Bien sûr, il n'y avait aucun doute que les algorithmes généraux sont plus généraux que les algorithmes typés : notamment, les systèmes de typage que j'évoque dans cette introduction ne permettent pas de faire de boucle infinie, donc il est évident qu'ils limitent structuralement les algorithmes. Mais ce qui est surprenant dans l'histoire, c'est que l'algorithme va quand même remplir un contrat qui se lit exactement comme un type, i.e., ils font des manipulations de données génériques potentiellement utiles, pas quelque chose comme une boucle infinie ni même une fonction sur un type spécifique comme les entiers.

Je précise pour dissiper un possible malentendu que ce que je dis là n'est pas destiné à être une attaque contre le typage ou son utilité, juste un signe que les choses sont plus délicates que ce qu'on pourrait imaginer naïvement : certes Curry-Howard nous dit que les formules logiques qui correspondent à des programmes typés sont exactement les formules démontrables, mais il y a des contrats qu'on peut remplir de façon plus subtile que le typage.

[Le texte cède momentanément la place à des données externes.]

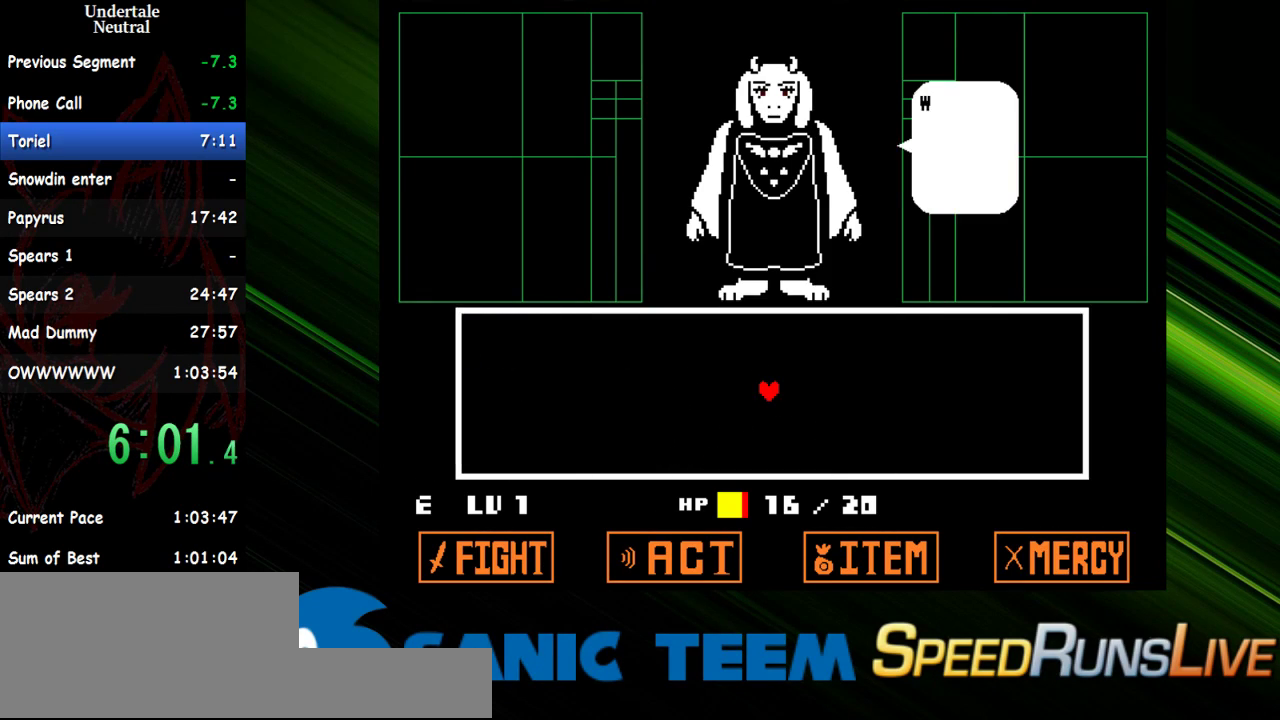
{"keys": ["left", "up"], "events": [[83, "return", "up"], [267, "x", "down"], [317, "left", "down"], [317, "up", "down"], [367, "x", "up"], [450, "x", "down"], [500, "x", "up"]]}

Et du coup, il me semble que c'est un problème très naturel pour l'informatique et la calculabilité que d'étudier cette réalisabilité propositionnelle, parce que ça a directement trait à ce qu'un algorithme peut ou ne peut pas faire. (Notons que c'est là l'approche que je donne à la question dans ce billet, tout le monde ne sera pas forcément d'accord que c'est la bonne motivation.)

Organisation de ce billet

Dans la suite, je commence par définir de façon précise ce que c'est que la réalisabilité propositionnelle, et je donne des exemples très simples d'une formule réalisable (AB ⇒ BA) et d'une formule qui ne l'est pas (A ∨ ¬A) pour montrer comment on manie la notion. Ensuite je dois faire un certain nombre de remarques générales (plusieurs desquelles sont en petits caractères pour montrer qu'on peut les ignorer et passer à la suite).

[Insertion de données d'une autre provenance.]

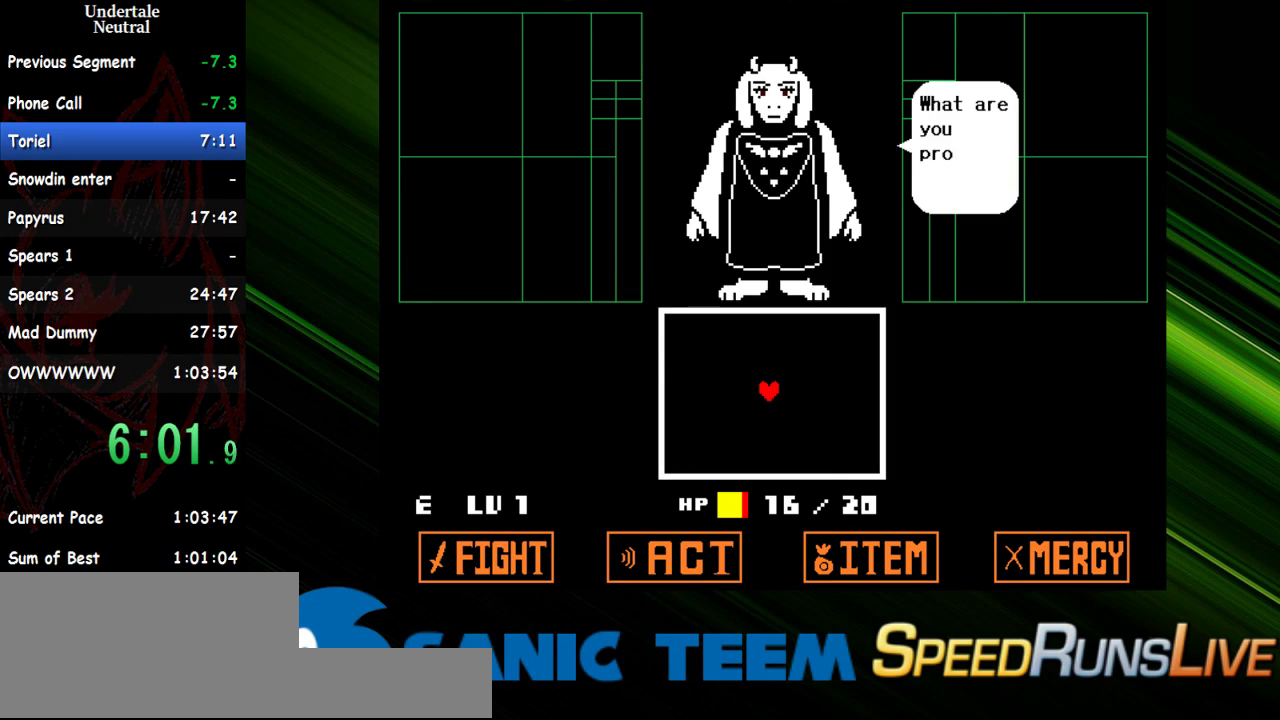
{"keys": ["left"], "events": [[100, "x", "down"], [150, "x", "up"], [233, "x", "down"], [333, "x", "up"], [383, "up", "up"]]}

Puis je me tourne vers des exemples de formules réalisables mais non démontrables, parce que c'est quand même ça la grosse surprise, que de telles formules existent : pour chacune, j'ai essayé de donner non seulement un algorithme qui la réalise (et comment il fonctionne) mais aussi des explications informelles à son sujet. En revanche, je ne détaille pas l'argument expliquant que la formule n'est pas démontrable (en calcul propositionnel intuitionniste) : il n'y a que la première pour laquelle j'ai fait cet effort, et encore succinctement et en petits caractères, parce que ce n'est pas vraiment mon sujet.

Je commence par la formule qui me semble la plus simple à comprendre intuitivement, celle de Ceitin, puis j'en passe en revue un certain nombre d'autres. On peut traiter ça comme autant d'énigmes : une fois qu'on a compris le principe, c'est un petit jeu de regarder chaque formule comme un contrat à remplir et de se demander comment je vais faire une telle chose avec un algorithme ? (en tout cas, c'est comme ça que j'ai approché le problème : je n'ai pas lu les preuves de réalisabilité qu'on trouve dans la littérature, c'était bien plus instructif de les retrouver moi-même).

Ensuite, je passe à des exemples de formules non réalisables mais intéressantes et notamment « presque » réalisables, à travers deux exemples importants : la formule de Kreisel-Putnam et celle de Scott. Donc cette fois il faut à la fois montrer qu'elles ne sont pas réalisables et que, pourtant, on ne passe pas loin de l'être (et j'explique en quoi elles sont « presque » réalisables, même si je n'ai pas réussi à avoir le recul pour comprendre si on peut définir cette notion proprement).

Enfin je finis par des généralités et spéculations peut-être vaseuses et certainement mal écrites, qui font un peu le pendant de l'introduction ci-dessus.

Pourquoi j'estime que c'est intéressant et important

Bien sûr, comme je l'explique ci-dessus, on peut traiter chacune des formules que je vais lister ci-dessous (aussi bien celles qui sont réalisables que celles qui ne le sont pas) comme un exercice de calculabilité : voici une formule représentant un certain contrat, trouver une façon de le remplir [= réaliser la formule] ou montrer que ce n'est pas possible ; ou même comme une sorte d'énigme (à la manière dont je l'ai fait ici et ). Les outils de base utilisés par ces algorithmes sont toujours un peu les mêmes, et ce sont les techniques fondamentales de la calculabilité : lancer deux tâches en parallèle (sachant qu'au moins une des deux terminera), exécuter un programme pour un certain nombre d'étapes pour voir s'il termine, parcourir tous les entiers naturels en sachant qu'on finira par en trouver un qui remplit une certaine condition — ce genre de choses qui sont les bases de la calculabilité de Church-Turing. Donc déjà c'est au moins intéressant parce que c'est instructif à ce niveau-là.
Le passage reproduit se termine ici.